While they were having their hair spray-painted, my references to Rainbow-Brite were met with blank stares. They had no idea. None. Rainbow who???  

Even my snacks proved uncool. I brought baked Cheetos for a them to snack on thinking I was being a semi-heatlh conscious mom -  yet, a few girls said that their Cheetos tasted rotten.

Every other year only every other year. 

Hadley's birthday is coming up in April, so I figure I still have time to brush up on my KidzBop. She is going to think it's so awesome that her mom will not only know all the words to today's hottest hits, but will also be able to loudly sing along. 



Tuesday, January 8, 2013

Pool Party in June!

Boot camp ended with a bang. A huge bang. Like a bang being fired out my ass. 

It started with a rumble in my stomach. I'm used to a rumbling stomach as I'm always hungry, however, this rumble was different. This rumble wasn't kind. This rumble meant I had a stomach bug. 

I tried to ignore it. I choked down some Imodium and set off to work, thinking possibly it was a fluke thing. Fluke it was not. 

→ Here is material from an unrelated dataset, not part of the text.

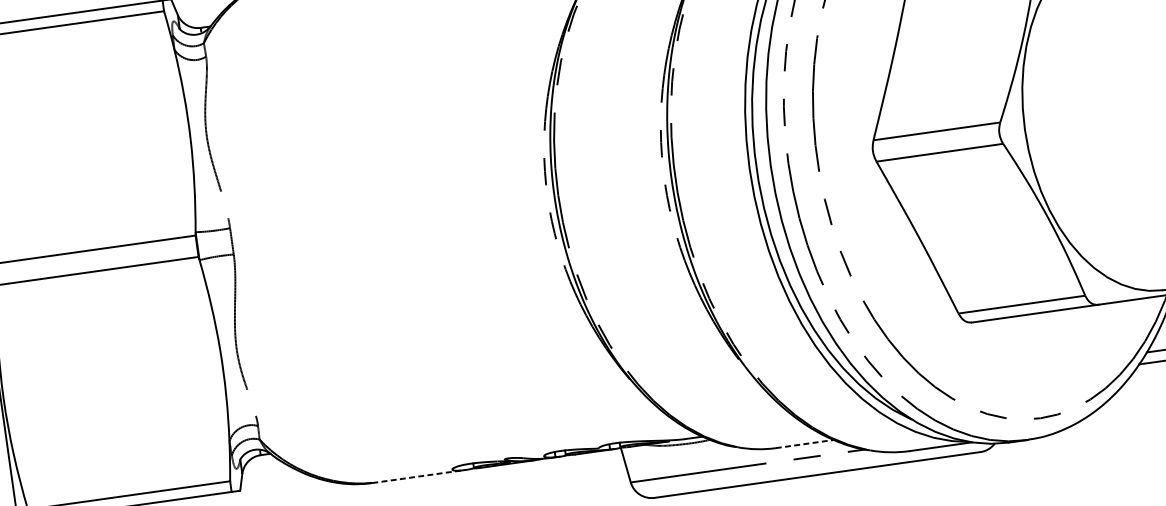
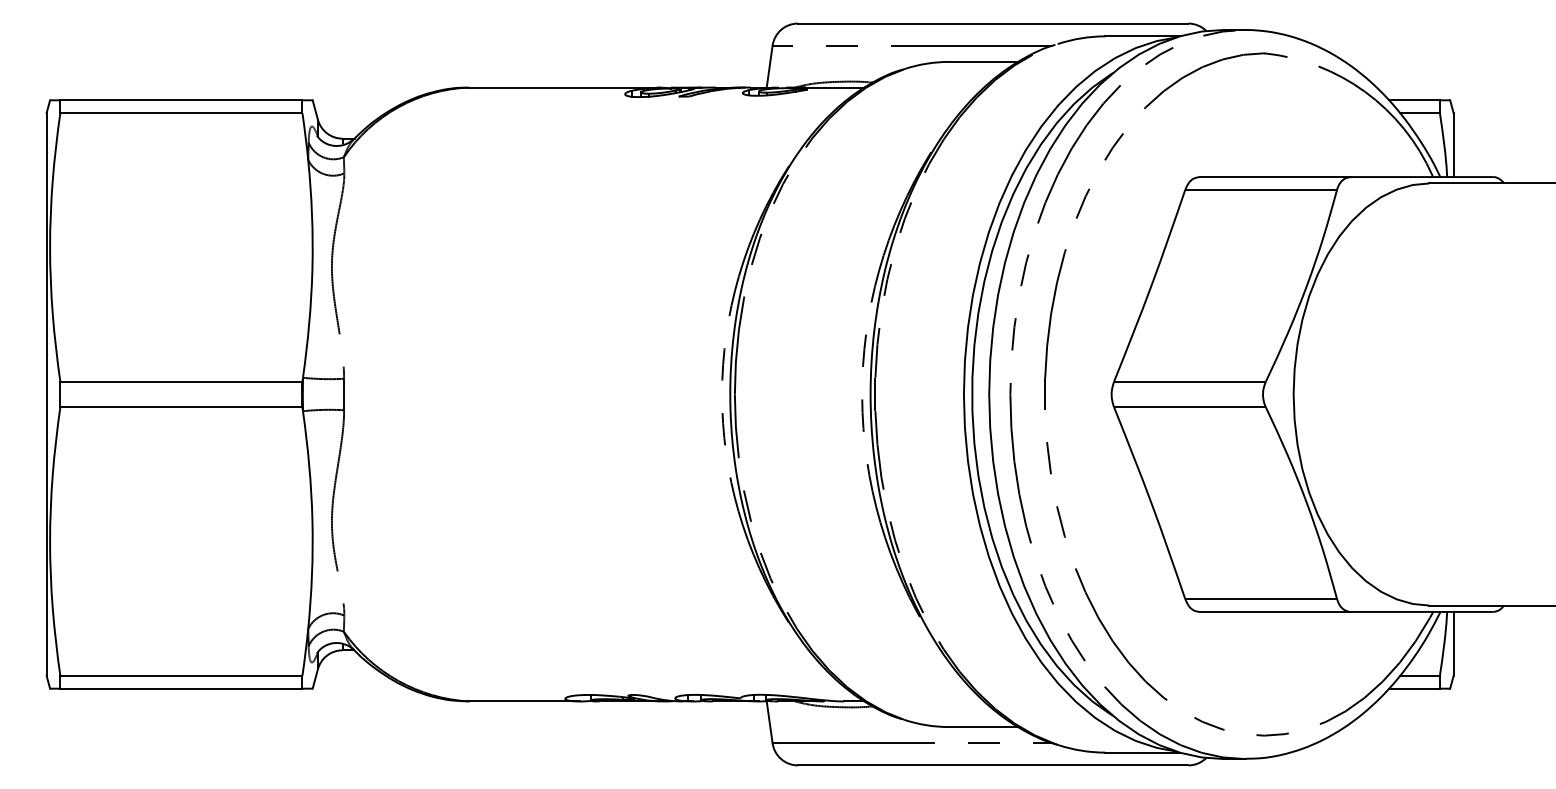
line: (805, 444) -> (983, 727), dashed -> solid
line: (418, 476) -> (524, 701), dashed -> solid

I text my husband: I think I'm sick. I think I need to leave work.

Husband: Like sick how?

Me: Like the big D.

Husband: Just tell them you're sick, and you have to leave.

Me: I'm embarrassed.

Husband: You're going to be a lot more embarrassed if you shit your pants.

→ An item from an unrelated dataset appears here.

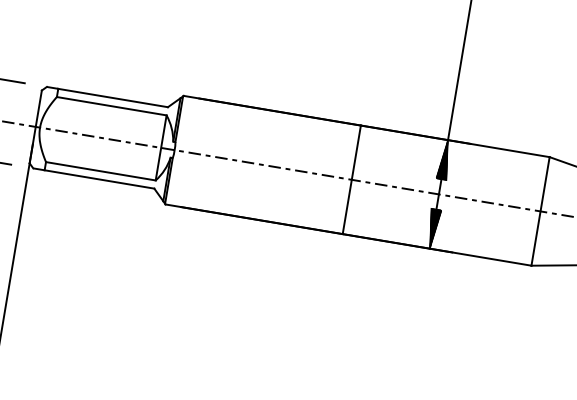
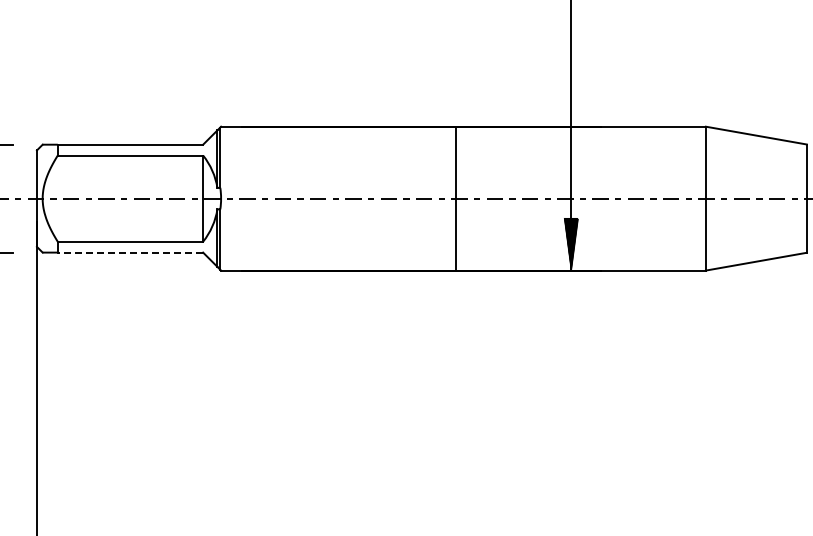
hatch: (444, 159) -> (571, 152), removed
line: (99, 179) -> (130, 252), solid -> dashed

Sometimes, my husband it just so right on. 

I left and drove quickly home. Puking began shortly after I arrived, and I conceded the fight, I was sick.

Christmas was still a week away. Surely I would kick this little bug by then. I tried to look on the bright side. I've heard of people paying for colonics - a procedure done in a spa that cleanses your colon. Well, courtesy of boot camp, I just got a colonic for free! Score!

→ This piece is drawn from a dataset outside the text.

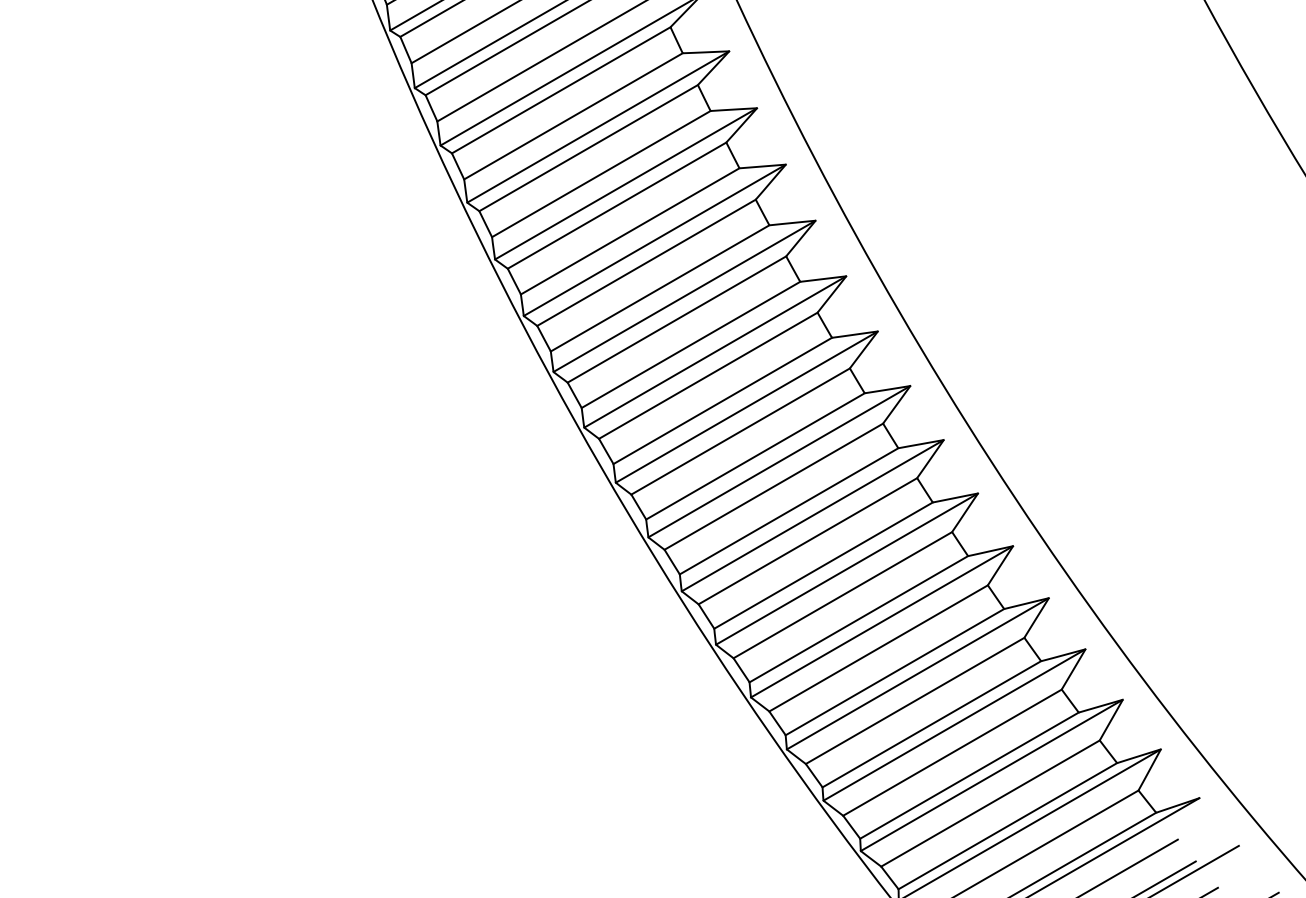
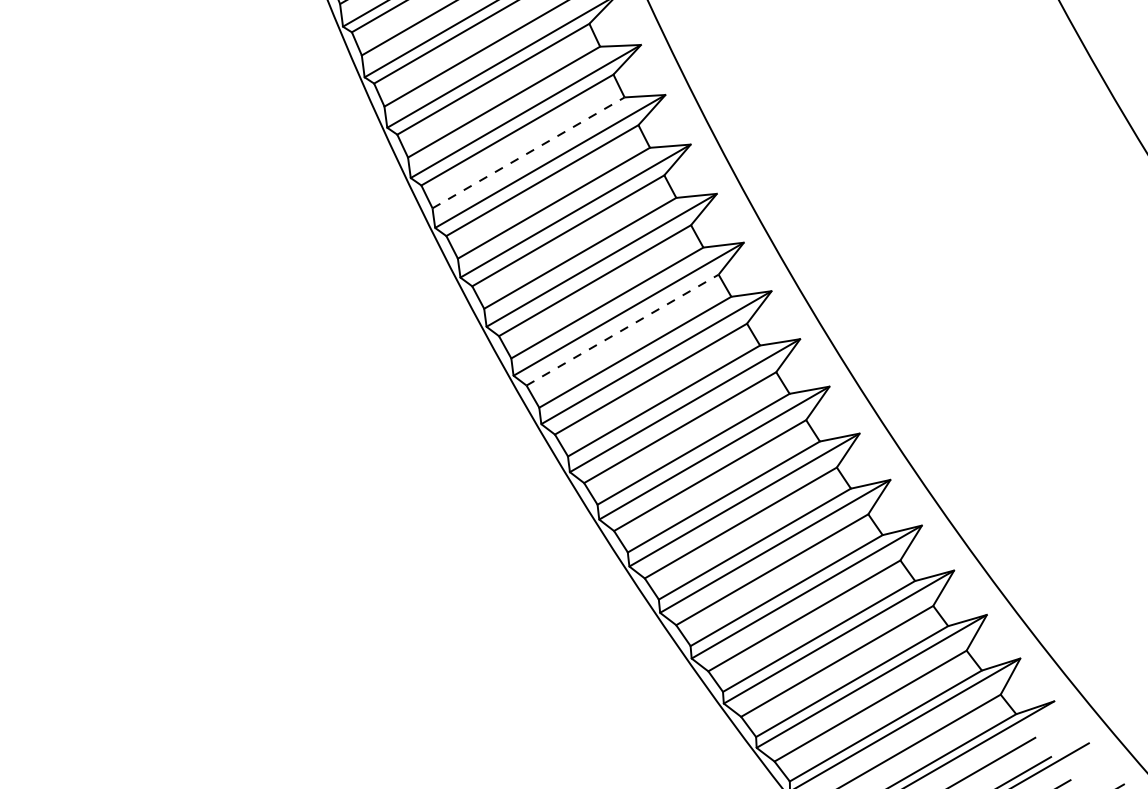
line: (601, 173) -> (528, 152), solid -> dashed
line: (708, 375) -> (622, 329), solid -> dashed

I kicked the stomach bug quickly enough only to find that Cameron had a fever. Diagnosis: Influenza a. 

This seemed unfair. This poor kid's birthday was just a few days away, and I was fairly certain she wouldn't be able to celebrate.

I was right. She opened her presents during a coughing fit while spitting up into a bowl. Then she headed into the ER.


Cameron being treated in the ER on her 6th Birthday. 

She was released a few hours later with a breathing machine and some stronger drugs to help her kick the virus.

With my immune system having been compromised by the boot camp bug, I, too, fell to the flu.

I haven't had to flu in years, and I had forgotten how horrible it felt. The coughing like knives to the chest. The stuffy nose. The body aches. The fever.

At one point as my fever reached 103 degrees, I went numb. Nothing hurt anymore. I actually felt peaceful. I questioned whether this was death. I felt nothing.

A few hours later, I felt everything.  I was drowning in my own face. Sleeping with my mouth open, I awoke with so much drool and snot on myself that I practically needed a floatie on my head to sit up. 

Christmas Day, Justin took the healthy children to my parents and Cameron and I stayed behind.

My mother brought over our food and our presents. Cam and I dined on steak, potatoes and asparagus. It might as well have been dog food, because I had lost my sense of taste - ok, now this was death.

As I sat with Cameron on my lap, it felt a little like 6 years ago, when my little girl, who was born on Christmas eve, layed with me in the hospital while the rest of the world was celebrating. It wasn't Christmas, but it was the greatest gift I could have received. 


Cameron Noelle. A few days old. 2006.
Christmas passed, and we missed it. We missed it all, however,  we had each other. Home Alone on TV. A box of tissues. A warm blanket. Though it wasn't a traditional Christmas, this year, it was our Christmas, and we were thankful.


Flu-victims. 
PS. Cameron is getting a super huge pool party in June!